Lo nuestro duró algo más de cinco meses, pero fueron esos cinco primeros meses los que me hicieron creer en el amor.
Él era como la primavera en un día de invierno; todo alegría y felicidad incluso en los días de gélido viento y lluvia torrencial. Era como un amanecer en la playa en el que la brisa marina y el olor a sal te relajan ampliamente mientras que el calor del sol y la arena se encargan de mantenerte despierto. Como una noche despejada en la que se pueden apreciar todas las estrellas del firmamento. Como un cachorrito canino recién nacido que sólo te da ganas de cuidarlo y comértelo a besos. Él era todos los tópicos relacionados con el amor habidos y por haber y la verdad es que no me importaba. Sólo había una pega: que éramos amantes.
Veréis:
Nosotros nos sentábamos a mirarnos sin decir palabra y sólo abríamos la boca para robarnos la saliva y robarle el dióxido de carbono a la capa de ozono. No sólo nos mirábamos a los ojos (de los colores del otoño, la vivacidad del verano y la tristeza de la primavera –el invierno no nos gustaba–); sino que también nos observábamos las grietas y las hinchazones de los labios, los temblores y sudores de las manos, la piel de gallina, los rápidos movimientos del pecho yendo arriba y abajo, arriba y abajo, arriba y abajo.

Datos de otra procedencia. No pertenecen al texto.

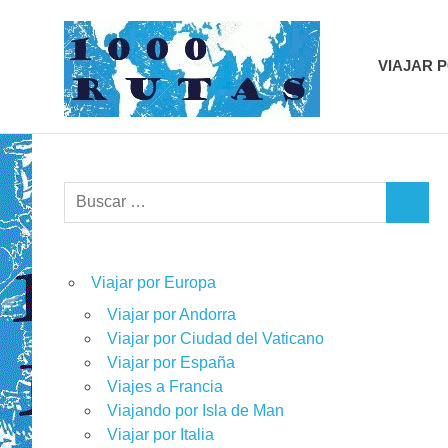
Saltar
1000r
al
contenido
VIAJAR 
viajes
sobre
dos
ruedas
Buscar:
BUSCA
Viajar por Europa
Viajar por Andorra
Viajar por Ciudad del Vaticano
Viajar por España
Viajes a Francia
Viajando por Isla de Man
Viajar por Italia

Nosotros nos sentábamos a mirarnos sin hacer ruido y sólo hacíamos movimientos bruscos cuando nos respirábamos; pero no sólo cuando nos convertíamos en el oxígeno del otro, sino también cuando nos abrazábamos. Y daba la casualidad de que sólo nos inspirábamos y espirábamos cuando estábamos solos.
No, no engañábamos a nadie y tampoco pretendíamos hacerlo; pero tampoco parecía que tuviéramos intención de hacer correr la voz. Lo nuestro era como un tesoro enterrado en una isla desierta; algo precioso y muy valioso, pero desconocido por el resto del mundo salvo por los piratas. Y al parecer yo era la única que se moría de ganas por estrenar la pala.